======== Dataset extract ========

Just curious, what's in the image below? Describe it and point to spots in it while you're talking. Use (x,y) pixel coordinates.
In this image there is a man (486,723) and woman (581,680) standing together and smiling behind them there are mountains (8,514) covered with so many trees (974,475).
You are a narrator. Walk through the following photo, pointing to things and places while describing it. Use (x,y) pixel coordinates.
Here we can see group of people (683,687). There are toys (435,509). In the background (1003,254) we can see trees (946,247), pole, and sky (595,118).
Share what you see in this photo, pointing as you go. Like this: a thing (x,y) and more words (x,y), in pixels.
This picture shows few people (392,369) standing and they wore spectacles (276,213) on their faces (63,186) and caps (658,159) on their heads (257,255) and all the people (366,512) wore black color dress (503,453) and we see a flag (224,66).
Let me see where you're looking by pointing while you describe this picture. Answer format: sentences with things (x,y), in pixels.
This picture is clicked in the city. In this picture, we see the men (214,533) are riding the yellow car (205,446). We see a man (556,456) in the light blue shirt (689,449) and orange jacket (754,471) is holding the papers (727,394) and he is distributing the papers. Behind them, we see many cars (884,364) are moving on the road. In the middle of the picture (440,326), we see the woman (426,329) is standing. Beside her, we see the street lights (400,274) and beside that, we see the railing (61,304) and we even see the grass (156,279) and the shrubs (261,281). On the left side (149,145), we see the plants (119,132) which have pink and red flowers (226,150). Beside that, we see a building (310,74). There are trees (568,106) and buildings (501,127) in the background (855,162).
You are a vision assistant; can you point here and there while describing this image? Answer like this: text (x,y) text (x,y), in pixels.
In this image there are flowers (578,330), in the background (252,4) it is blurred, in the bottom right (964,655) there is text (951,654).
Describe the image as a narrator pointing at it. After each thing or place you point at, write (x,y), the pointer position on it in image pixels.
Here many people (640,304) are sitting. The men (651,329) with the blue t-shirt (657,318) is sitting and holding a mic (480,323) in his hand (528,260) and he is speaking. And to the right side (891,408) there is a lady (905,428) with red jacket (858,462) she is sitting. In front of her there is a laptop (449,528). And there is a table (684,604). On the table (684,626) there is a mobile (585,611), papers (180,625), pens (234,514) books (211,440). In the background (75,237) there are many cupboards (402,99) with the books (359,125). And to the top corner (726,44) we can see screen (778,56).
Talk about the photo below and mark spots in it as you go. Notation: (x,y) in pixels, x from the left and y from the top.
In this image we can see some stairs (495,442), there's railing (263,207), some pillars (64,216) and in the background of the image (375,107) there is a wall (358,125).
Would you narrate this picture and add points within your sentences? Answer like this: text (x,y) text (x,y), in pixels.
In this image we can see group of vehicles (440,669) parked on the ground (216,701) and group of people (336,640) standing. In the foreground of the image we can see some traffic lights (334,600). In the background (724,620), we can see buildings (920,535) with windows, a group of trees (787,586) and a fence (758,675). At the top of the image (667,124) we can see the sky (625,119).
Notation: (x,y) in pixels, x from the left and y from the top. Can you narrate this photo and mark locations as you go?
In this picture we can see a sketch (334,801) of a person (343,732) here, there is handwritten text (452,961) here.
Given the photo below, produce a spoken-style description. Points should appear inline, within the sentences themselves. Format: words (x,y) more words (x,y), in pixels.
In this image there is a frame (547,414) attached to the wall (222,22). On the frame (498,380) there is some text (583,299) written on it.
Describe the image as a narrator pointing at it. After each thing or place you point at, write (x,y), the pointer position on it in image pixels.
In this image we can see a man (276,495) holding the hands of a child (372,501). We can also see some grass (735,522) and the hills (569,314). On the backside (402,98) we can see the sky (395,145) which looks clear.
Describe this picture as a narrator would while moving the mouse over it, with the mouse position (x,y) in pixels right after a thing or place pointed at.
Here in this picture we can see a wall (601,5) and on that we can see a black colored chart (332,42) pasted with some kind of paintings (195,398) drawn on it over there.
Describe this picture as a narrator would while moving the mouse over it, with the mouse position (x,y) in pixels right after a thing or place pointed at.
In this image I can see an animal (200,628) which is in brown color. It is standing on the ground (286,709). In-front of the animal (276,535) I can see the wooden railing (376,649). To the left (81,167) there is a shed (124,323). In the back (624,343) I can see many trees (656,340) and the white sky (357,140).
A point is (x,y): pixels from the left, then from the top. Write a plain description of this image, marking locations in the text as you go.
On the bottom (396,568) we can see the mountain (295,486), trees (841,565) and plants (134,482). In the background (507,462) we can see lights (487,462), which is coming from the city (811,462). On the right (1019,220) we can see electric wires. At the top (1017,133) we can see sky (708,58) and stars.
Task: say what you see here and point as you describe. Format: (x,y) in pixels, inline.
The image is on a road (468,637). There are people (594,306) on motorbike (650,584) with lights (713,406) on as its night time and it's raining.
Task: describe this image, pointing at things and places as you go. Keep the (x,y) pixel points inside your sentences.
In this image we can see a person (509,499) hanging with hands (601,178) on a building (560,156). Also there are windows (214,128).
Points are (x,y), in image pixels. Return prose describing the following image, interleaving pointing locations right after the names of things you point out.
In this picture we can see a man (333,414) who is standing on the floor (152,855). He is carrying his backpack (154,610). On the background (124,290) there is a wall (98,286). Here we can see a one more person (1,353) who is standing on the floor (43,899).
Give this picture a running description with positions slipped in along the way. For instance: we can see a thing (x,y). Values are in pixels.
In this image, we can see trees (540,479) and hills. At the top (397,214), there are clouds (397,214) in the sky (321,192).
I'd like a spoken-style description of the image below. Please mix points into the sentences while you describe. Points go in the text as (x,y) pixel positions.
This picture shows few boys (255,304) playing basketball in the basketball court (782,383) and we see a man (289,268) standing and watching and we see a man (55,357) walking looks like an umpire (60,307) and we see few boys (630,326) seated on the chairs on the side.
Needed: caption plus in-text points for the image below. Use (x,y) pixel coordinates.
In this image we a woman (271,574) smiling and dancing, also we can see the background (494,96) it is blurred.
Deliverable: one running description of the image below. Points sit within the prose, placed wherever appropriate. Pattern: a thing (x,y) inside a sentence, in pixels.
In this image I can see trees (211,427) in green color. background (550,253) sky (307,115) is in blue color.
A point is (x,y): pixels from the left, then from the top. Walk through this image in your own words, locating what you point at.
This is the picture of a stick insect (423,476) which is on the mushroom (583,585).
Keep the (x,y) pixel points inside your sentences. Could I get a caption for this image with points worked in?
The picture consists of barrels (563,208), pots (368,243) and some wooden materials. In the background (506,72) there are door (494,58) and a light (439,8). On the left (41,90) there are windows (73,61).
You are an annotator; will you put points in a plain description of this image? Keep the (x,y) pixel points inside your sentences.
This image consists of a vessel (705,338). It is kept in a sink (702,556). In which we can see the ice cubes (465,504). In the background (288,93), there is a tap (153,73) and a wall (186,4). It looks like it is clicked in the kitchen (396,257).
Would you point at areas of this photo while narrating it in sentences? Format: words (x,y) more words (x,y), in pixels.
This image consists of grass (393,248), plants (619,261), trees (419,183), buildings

========

**What to do**
A verbatim transcription of all the entries above is required.

**Written solution**
Just curious, what's in the image below? Describe it and point to spots in it while you're talking. Use (x,y) pixel coordinates.
In this image there is a man (486,723) and woman (581,680) standing together and smiling behind them there are mountains (8,514) covered with so many trees (974,475).
You are a narrator. Walk through the following photo, pointing to things and places while describing it. Use (x,y) pixel coordinates.
Here we can see group of people (683,687). There are toys (435,509). In the background (1003,254) we can see trees (946,247), pole, and sky (595,118).
Share what you see in this photo, pointing as you go. Like this: a thing (x,y) and more words (x,y), in pixels.
This picture shows few people (392,369) standing and they wore spectacles (276,213) on their faces (63,186) and caps (658,159) on their heads (257,255) and all the people (366,512) wore black color dress (503,453) and we see a flag (224,66).
Let me see where you're looking by pointing while you describe this picture. Answer format: sentences with things (x,y), in pixels.
This picture is clicked in the city. In this picture, we see the men (214,533) are riding the yellow car (205,446). We see a man (556,456) in the light blue shirt (689,449) and orange jacket (754,471) is holding the papers (727,394) and he is distributing the papers. Behind them, we see many cars (884,364) are moving on the road. In the middle of the picture (440,326), we see the woman (426,329) is standing. Beside her, we see the street lights (400,274) and beside that, we see the railing (61,304) and we even see the grass (156,279) and the shrubs (261,281). On the left side (149,145), we see the plants (119,132) which have pink and red flowers (226,150). Beside that, we see a building (310,74). There are trees (568,106) and buildings (501,127) in the background (855,162).
You are a vision assistant; can you point here and there while describing this image? Answer like this: text (x,y) text (x,y), in pixels.
In this image there are flowers (578,330), in the background (252,4) it is blurred, in the bottom right (964,655) there is text (951,654).
Describe the image as a narrator pointing at it. After each thing or place you point at, write (x,y), the pointer position on it in image pixels.
Here many people (640,304) are sitting. The men (651,329) with the blue t-shirt (657,318) is sitting and holding a mic (480,323) in his hand (528,260) and he is speaking. And to the right side (891,408) there is a lady (905,428) with red jacket (858,462) she is sitting. In front of her there is a laptop (449,528). And there is a table (684,604). On the table (684,626) there is a mobile (585,611), papers (180,625), pens (234,514) books (211,440). In the background (75,237) there are many cupboards (402,99) with the books (359,125). And to the top corner (726,44) we can see screen (778,56).
Talk about the photo below and mark spots in it as you go. Notation: (x,y) in pixels, x from the left and y from the top.
In this image we can see some stairs (495,442), there's railing (263,207), some pillars (64,216) and in the background of the image (375,107) there is a wall (358,125).
Would you narrate this picture and add points within your sentences? Answer like this: text (x,y) text (x,y), in pixels.
In this image we can see group of vehicles (440,669) parked on the ground (216,701) and group of people (336,640) standing. In the foreground of the image we can see some traffic lights (334,600). In the background (724,620), we can see buildings (920,535) with windows, a group of trees (787,586) and a fence (758,675). At the top of the image (667,124) we can see the sky (625,119).
Notation: (x,y) in pixels, x from the left and y from the top. Can you narrate this photo and mark locations as you go?
In this picture we can see a sketch (334,801) of a person (343,732) here, there is handwritten text (452,961) here.
Given the photo below, produce a spoken-style description. Points should appear inline, within the sentences themselves. Format: words (x,y) more words (x,y), in pixels.
In this image there is a frame (547,414) attached to the wall (222,22). On the frame (498,380) there is some text (583,299) written on it.
Describe the image as a narrator pointing at it. After each thing or place you point at, write (x,y), the pointer position on it in image pixels.
In this image we can see a man (276,495) holding the hands of a child (372,501). We can also see some grass (735,522) and the hills (569,314). On the backside (402,98) we can see the sky (395,145) which looks clear.
Describe this picture as a narrator would while moving the mouse over it, with the mouse position (x,y) in pixels right after a thing or place pointed at.
Here in this picture we can see a wall (601,5) and on that we can see a black colored chart (332,42) pasted with some kind of paintings (195,398) drawn on it over there.
Describe this picture as a narrator would while moving the mouse over it, with the mouse position (x,y) in pixels right after a thing or place pointed at.
In this image I can see an animal (200,628) which is in brown color. It is standing on the ground (286,709). In-front of the animal (276,535) I can see the wooden railing (376,649). To the left (81,167) there is a shed (124,323). In the back (624,343) I can see many trees (656,340) and the white sky (357,140).
A point is (x,y): pixels from the left, then from the top. Write a plain description of this image, marking locations in the text as you go.
On the bottom (396,568) we can see the mountain (295,486), trees (841,565) and plants (134,482). In the background (507,462) we can see lights (487,462), which is coming from the city (811,462). On the right (1019,220) we can see electric wires. At the top (1017,133) we can see sky (708,58) and stars.
Task: say what you see here and point as you describe. Format: (x,y) in pixels, inline.
The image is on a road (468,637). There are people (594,306) on motorbike (650,584) with lights (713,406) on as its night time and it's raining.
Task: describe this image, pointing at things and places as you go. Keep the (x,y) pixel points inside your sentences.
In this image we can see a person (509,499) hanging with hands (601,178) on a building (560,156). Also there are windows (214,128).
Points are (x,y), in image pixels. Return prose describing the following image, interleaving pointing locations right after the names of things you point out.
In this picture we can see a man (333,414) who is standing on the floor (152,855). He is carrying his backpack (154,610). On the background (124,290) there is a wall (98,286). Here we can see a one more person (1,353) who is standing on the floor (43,899).
Give this picture a running description with positions slipped in along the way. For instance: we can see a thing (x,y). Values are in pixels.
In this image, we can see trees (540,479) and hills. At the top (397,214), there are clouds (397,214) in the sky (321,192).
I'd like a spoken-style description of the image below. Please mix points into the sentences while you describe. Points go in the text as (x,y) pixel positions.
This picture shows few boys (255,304) playing basketball in the basketball court (782,383) and we see a man (289,268) standing and watching and we see a man (55,357) walking looks like an umpire (60,307) and we see few boys (630,326) seated on the chairs on the side.
Needed: caption plus in-text points for the image below. Use (x,y) pixel coordinates.
In this image we a woman (271,574) smiling and dancing, also we can see the background (494,96) it is blurred.
Deliverable: one running description of the image below. Points sit within the prose, placed wherever appropriate. Pattern: a thing (x,y) inside a sentence, in pixels.
In this image I can see trees (211,427) in green color. background (550,253) sky (307,115) is in blue color.
A point is (x,y): pixels from the left, then from the top. Walk through this image in your own words, locating what you point at.
This is the picture of a stick insect (423,476) which is on the mushroom (583,585).
Keep the (x,y) pixel points inside your sentences. Could I get a caption for this image with points worked in?
The picture consists of barrels (563,208), pots (368,243) and some wooden materials. In the background (506,72) there are door (494,58) and a light (439,8). On the left (41,90) there are windows (73,61).
You are an annotator; will you put points in a plain description of this image? Keep the (x,y) pixel points inside your sentences.
This image consists of a vessel (705,338). It is kept in a sink (702,556). In which we can see the ice cubes (465,504). In the background (288,93), there is a tap (153,73) and a wall (186,4). It looks like it is clicked in the kitchen (396,257).
Would you point at areas of this photo while narrating it in sentences? Format: words (x,y) more words (x,y), in pixels.
This image consists of grass (393,248), plants (619,261), trees (419,183), buildings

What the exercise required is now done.